Baby Dee – A Book of Songs for Anne Marie

Baby Dee – A Book of Songs for Anne Marie

If you’re familiar with any kind of lieder, or art songs, then you can definitely appreciate the kind of music that is built around poetic verses, operatic voices and subtle, timely calculated accompaniment. One of my favorites was Schubert (check out his Erlkönig if you’ve never had the pleasure) and his impressive ability at combining the implausible into a dream-like fantasy – or nightmare, depending on your mood – that felt chillingly real and well, entirely possible. But such sort of music hasn’t truly been attempted, let alone accepted, outside of the classical world.
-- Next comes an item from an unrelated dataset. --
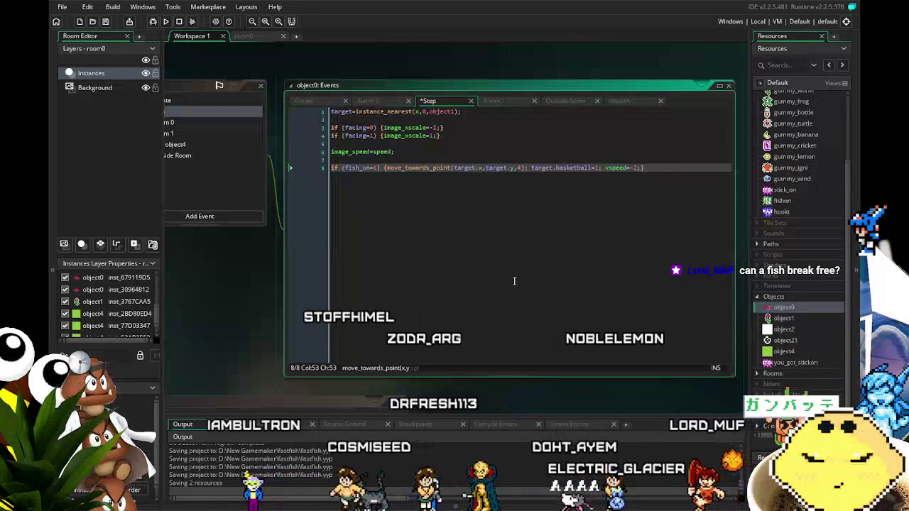
scroll(514, 281, "left", 3)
Then again, it all depends on the musician you’re working with. Most are in it for the laborious joy it can result in and even if the small percentage of music now being made should be deleted and forgotten, there is hope. Someone like Baby Dee continues to give everything she has inside of her into her music. A harpist and accordion player, she’s often overlooked for another harpist also on the Drag City label but don’t be fooled, her talents are just as ranging and downright fantastic.

With all of that said, her new album A Book of Songs for Anne Marie is just that, a collection of lieder that is as equally moving, as it is musical. Comprising all of her strengths into something that could be heralded as classical music, Dee works within the music, reaching new heights. With the careful hand of Maxim Moston to taper and cavern all of her sounds, not only does everything come off as the expression of an artist coming onto her own but it’s an astounding set of excellent music, period.

Dee fits perfectly on a label like Drag City that seems fully set on allowing their artists to reign in on adventurous tasks. Just look at how sprawling Bonnie “Prince” Billy’s career has been over the past decade: he’s found time to release album after album, with collaborations and an R. Kelly cover sprinkled about. But what makes Dee stand out is not just her voice (a quivering source of strength that evokes Antony’s fragile voice), or even her talents as an instrumentalist (regardless of which instrument she is helming they are each flourishing and alive) but her presence. Each song, brand new in demeanor and outlook, is cradled by a source of attention that not only brings out every detail but ensures that every crevice will not only be heard but felt.

And it all plays out like a book too, fit with an introduction, a driving middle section and an ending that is both somber and resolute. If there’s one thing she’s sure of is her ability at crafting substantial albums, filled with stories and vivid imagery. Don’t be mistaken either, the music is easily performed and directed: this is a sincere collection of songs that sit around, on top of and underneath stories decorated with the most understated of arrangements. But each subsequent listen will reveal more and more nuances that will only leave you searching for more.

It’s certainly a new approach for Baby Dee and one that works wonders for her. Artists tend to reach out every so often but it all depends on where and how they land that will eventually find them successful or not. As challenging as something like A Book of Songs for Anne Marie must have been, its story starts and ends with its creator. She’s creative enough, talented enough and with enough support around her, it’s a no-brainer.